Часто отмечалось, что реалисты чувствуют себя интеллектуально комфортно, когда речь заходит о силе, но очень слабо понимают идеи и силу идей. Отчасти это может помочь объяснить, почему реалисты так и не смогли до конца понять, что двигало СССР, кроме самой главной цели - достижения безопасности в небезопасном мире. Материальные возможности - вот что имеет значение, когда дело доходит до понимания внешней политики государств, а не идеологии, как считают реалисты. Действительно, по мнению самого влиятельного послевоенного реалиста Ганса Моргентау, мы должны избегать того, что он назвал "философскими или политическими симпатиями", при понимании того, что делают нации. Интересы, а не убеждения, формировали и формируют политику наций, в том числе, по определению, политику как Советского Союза, так и Соединенных Штатов после Второй мировой войны.
Однако пытаться объяснить Советский Союз без ссылок на марксизм примерно так же полезно, как пытаться понять папство без католицизма. Действительно, как и католицизм (но без веры в будущее или Бога), марксизм был мощной системой убеждений, которая еще до Ленина и русской революции привлекла тысячи людей под свои знамена. Был ли Маркс "величайшим живым мыслителем" всех времен, несомненно, захотят оспорить его многочисленные критики. Тем не менее, они вряд ли смогут отрицать его достижения, которые после почти пятидесяти лет интенсивного изучения, перемежавшегося с короткими вспышками революционной активности от Брюсселя до Парижа, позволили ему построить нечто близкое к мировоззрению. Оно объединяло критическую по-литическую экономику капитализма, аргументы в пользу революции, теорию истории, призванную показать, что капитализм - это всего лишь перевалочный пункт на пути к социализму, и, наконец, грубое и готовое видение того, как может выглядеть сам социализм. Конечно, было много дискуссий о том, что Маркс подразумевал под социализмом; и неудивительно, что советские теоретики, в частности, всегда любили подчеркивать, что поскольку Маркс не был "утопистом", он никогда не создавал чертежей того, как может выглядеть будущее социалистическое общество. Но, как показал Бертелл Оллман, его идеи можно собрать воедино, и становится ясно, что Марксово видение будущего общества имеет лишь формальное сходство с тем, что в итоге появилось в Советском Союзе.

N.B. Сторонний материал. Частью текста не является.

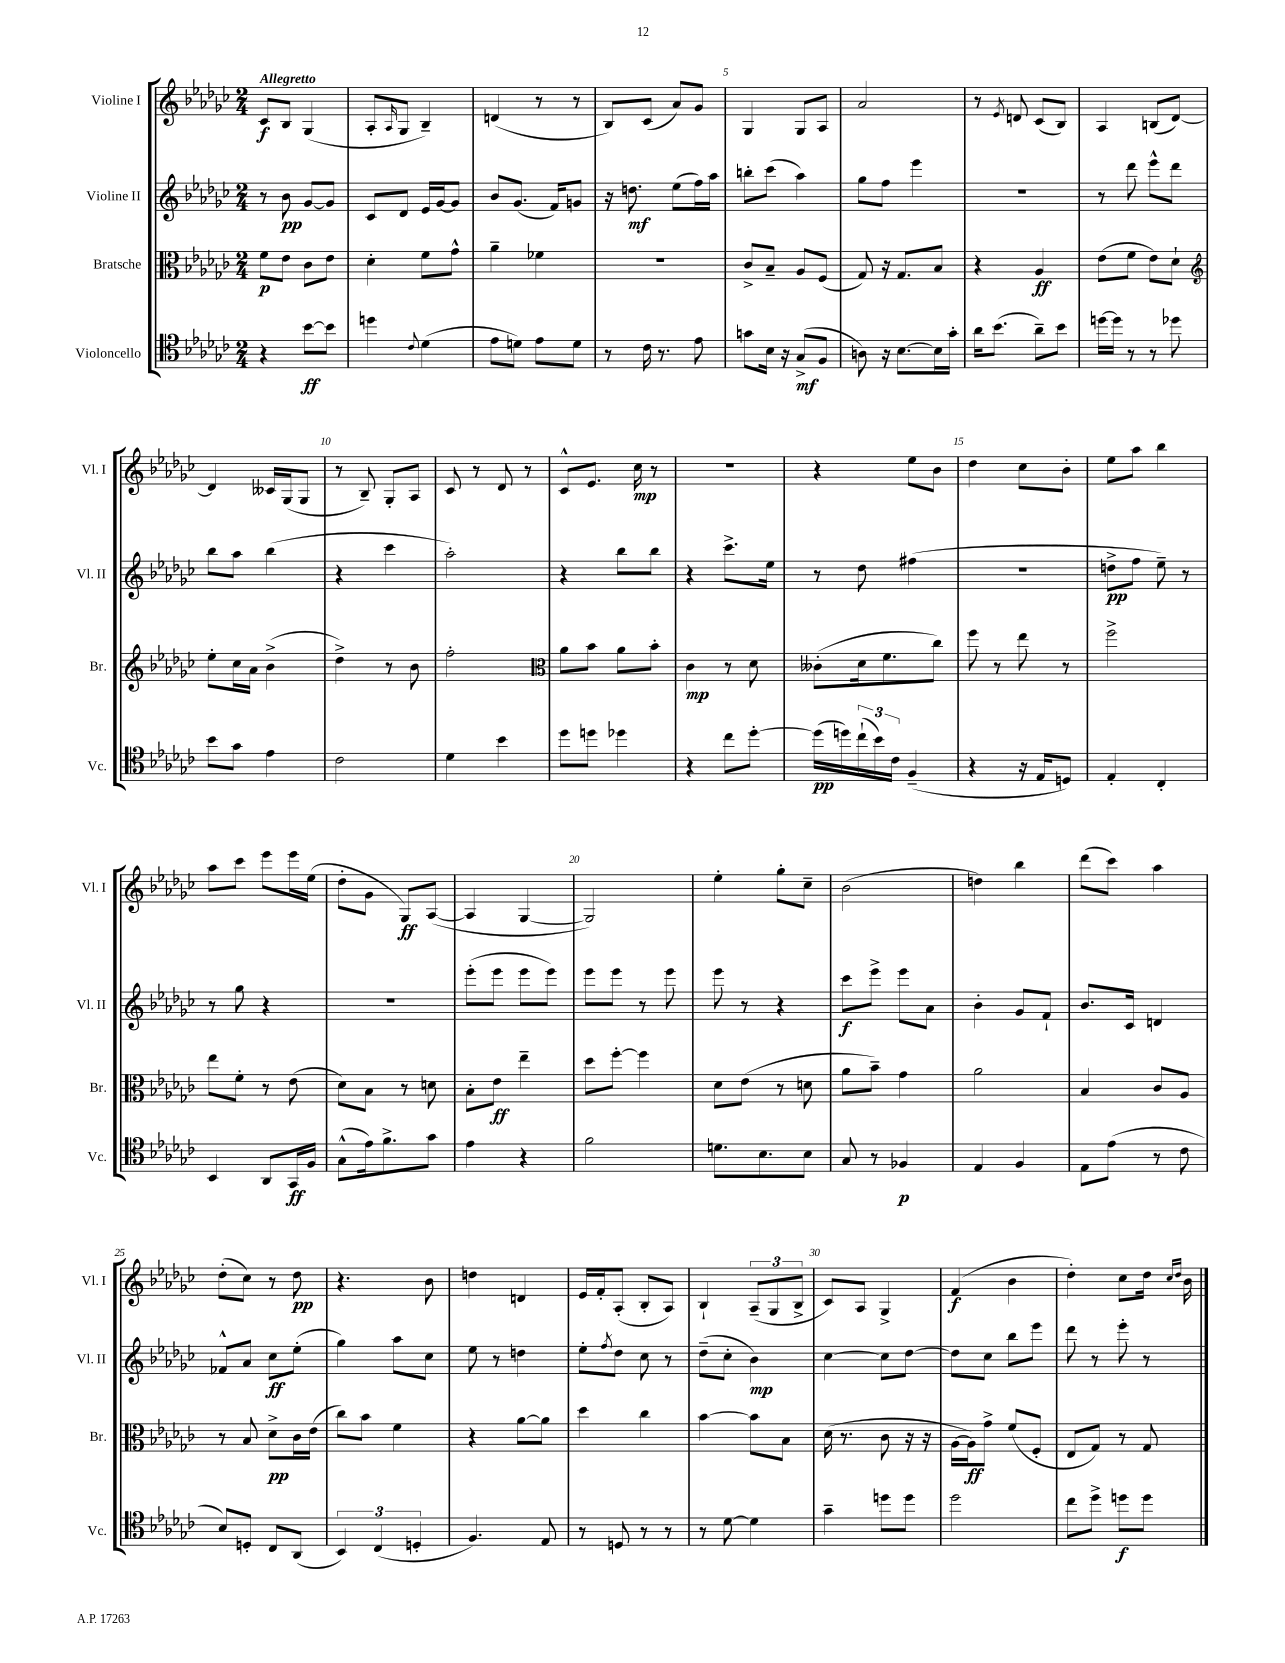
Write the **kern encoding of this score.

**kern	**kern	**kern	**kern
*staff4	*staff3	*staff2	*staff1
*clefC4	*clefC3	*clefG2	*clefG2
*k[b-e-a-d-g-c-]	*k[b-e-a-d-g-c-]	*k[b-e-a-d-g-c-]	*k[b-e-a-d-g-c-]
*M2/4	*M2/4	*M2/4	*M2/4
4r	8f	8r	8c-
.	8e-	8b-	8B-
[8b-	8c-	[8g-	(4G-
8b-]	8e-	8g-]	.
=	=	=	=
4dd	4d-'	8c-	8A-'
.	.	.	16qqA-
.	.	8d-	8G-
8qqc-	.	.	.
(4d-	8f	16e-	4B-~)
.	.	[16g-	.
.	8g-^^	8g-]	.
=	=	=	=
8e-	4a-~	8b-	(4d
8d)	.	(8.g-	.
8e-	4f-	.	8r
.	.	16f)	.
8d	.	8g	8r
=	=	=	=
8r	2r	16r	8B-)
.	.	8.dd	.
16c-	.	.	(8c-
8.r	.	.	.
.	.	(8ee-	8a-)
8e-	.	16ff)	8g-
.	.	16aa-	.
=	=	=	=
8g	8c-^	8bb'	4G-
16B-	8B-~	(8ccc-	.
16r	.	.	.
(8G-^	8A-	4aa-)	8G-
8F	(8F	.	8A-
=	=	=	=
8A)	8G-)	8gg-	2a-
16r	16r	8ff	.
[8.B-	8.G-	.	.
.	.	4eee-	.
16B-]	8B-	.	.
16g-'	.	.	.
=	=	=	=
16a-	4r	2r	8r
(8.b-	.	.	.
.	.	.	8qe-
.	.	.	8d
8a-~)	4A-	.	(8c-
8b-	.	.	8B-)
=	=	=	=
[16dd	(8e-	8r	4A-
16dd]	.	.	.
8r	8f	8ddd-	.
8r	8e-)	8eee-^^	(8B
8dd-	8d-`	8ddd-	[8d-)
=	=	=	=
*	*clefG2	*	*
8b-	8ee-'	8bb-	4d-]
8g-	16cc-	8aa-	.
.	16a-	.	.
4e-	(4b-^	(4bb-	16c--
.	.	.	(16G-
.	.	.	8G-
=	=	=	=
2c-	4dd-^)	4r	8r
.	.	.	8B-~)
.	8r	4ccc-	8G-'
.	8b-	.	8A-
=	=	=	=
4d-	2ff'	2aa-')	8c-
.	.	.	8r
4b-	.	.	8d-
.	.	.	8r
=	=	=	=
*	*clefC3	*	*
8dd-	8a-	4r	8c-^^
8dd	8b-	.	8.e-
4dd-	8a-	8bb-	.
.	.	.	16cc-
.	8b-'	8bb-	8r
=	=	=	=
4r	4c-	4r	2r
8cc-	8r	8.ccc-^	.
[8dd-'	8d-	.	.
.	.	16ee-	.
=	=	=	=
(16dd-]	(8c--'	8r	4r
16dd)	.	.	.
(24cc-`	16d-	8dd-	.
24b-)	.	.	.
.	8.f	.	.
24c-	.	.	.
(4F~	.	(4ff#	8ee-
.	8cc-)	.	8b-
=	=	=	=
4r	8ff	2r	4dd-
.	8r	.	.
16r	8ee-	.	8cc-
16E-	.	.	.
8D)	8r	.	8b-'
=	=	=	=
4E-'	2ff^	8dd^	8ee-
.	.	8ff	8aa-
4C-'	.	8ee-~)	4bb-
.	.	8r	.
=	=	=	=
4BB-	8ee-	8r	8aa-
.	8f'	8gg-	8ccc-
8AA-	8r	4r	8eee-
16GG-	(8e-	.	16eee-
16F	.	.	(16ee-
=	=	=	=
(8G-^^	8d-)	2r	8dd-'
16e-)	8B-	.	8g-
8.f^	.	.	.
.	8r	.	8G-)
8g-	8d	.	([8A-
=	=	=	=
4e-	8B-'	(8eee-'	4A-]
.	8e-	8eee-	.
4r	4ee-~	8eee-	[4G-
.	.	8eee-)	.
=	=	=	=
2f	8dd-	8eee-	2G-])
.	[8ff'	8eee-	.
.	4ff]	8r	.
.	.	8eee-	.
=	=	=	=
8.d	8d-	8eee-	4ee-'
.	(8e-	8r	.
8.B-	.	.	.
.	8r	4r	8gg-'
8B-	8d	.	8cc-~
=	=	=	=
8G-	8a-	8ccc-	(2b-
8r	8b-~)	8eee-^	.
4F-	4g-	8eee-	.
.	.	8a-	.
=	=	=	=
4E-	2a-	4b-'	4dd)
4F	.	8g-	4bb-
.	.	8f`	.
=	=	=	=
8E-	4B-	8.b-	(8ddd-
(8e-	.	.	8ccc-)
.	.	16c-	.
8r	8c-	4d	4aa-
8c-	8A-	.	.
=	=	=	=
8B-)	8r	8f-^^	(8dd-'
8D'	8B-	8a-	8cc-)
8C-	8d-^	8cc-	8r
(8AA-	16c-	(8ee-'	8dd-
.	(16e-	.	.
=	=	=	=
6BB-)	8cc-)	4gg-)	4.r
.	8b-	.	.
(6C-	.	.	.
.	4f	8aa-	.
6D'	.	.	.
.	.	8cc-	8b-
=	=	=	=
4.F)	4r	8ee-	4dd
.	.	8r	.
.	[8a-	4dd	4d
8E-	8a-]	.	.
=	=	=	=
8r	4dd-	8ee-'	16e-
.	.	.	16f'
.	.	8qff	.
8D	.	8dd-	(8A-'
8r	4cc-	8cc-	8B-'
8r	.	8r	8A-)
=	=	=	=
8r	[4b-	(8dd-~	4B-`
[8d-	.	8cc-'	.
4d-]	8b-]	4b-)	(12A-~
.	.	.	12G-
.	8B-	.	.
.	.	.	12B-^
=	=	=	=
4g-~	(16d-	[4cc-	8c-)
.	8.r	.	.
.	.	.	8A-
8dd	8c-	8cc-]	4G-^
8dd	16r	[8dd-	.
.	16r	.	.
=	=	=	=
2dd-	[16A-	8dd-]	(4f
.	16A-])	.	.
.	8g-^	8cc-	.
.	(8f	8bb-	4b-
.	8F'	8eee-	.
=	=	=	=
8cc-	8E-	8ddd-	4dd-')
8dd-^	8G-)	8r	.
8dd	8r	8eee-'	8cc-
8dd	8G-	8r	16dd-
.	.	.	16qqcc-
.	.	.	16qqdd-
.	.	.	16b-
==	==	==	==
*-	*-	*-	*-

Действительно, почти с момента прихода большевиков к власти в 1917 году им постоянно приходилось защищать свои действия от обвинений, неизменно выдвигаемых против них другими левыми, в том, что они отклоняются от основ марксизма. Даже захват власти в отсталой стране, где рабочий класс был в меньшинстве, казалось, противоречил марксистскому учению. Прошло несколько лет, и советское руководство столкнулось с еще одной дилеммой: как оправдать идею "социализма в одной стране", не отказавшись от идеи мировой революции. Воплощение идеи социализма в одной стране в материальную реальность привело к еще большей идеологической перестройке, поскольку режим взял курс на преобразование экономики, но ценой огромных человеческих жертв. Наконец, по мере того как Сталин навязывал свою железную хватку обществу на протяжении 1930-х годов, режим был вынужден снова объяснять тот факт, что по мере приближения СССР к бесклассовому социалистическому обществу, государство становилось все более репрессивным.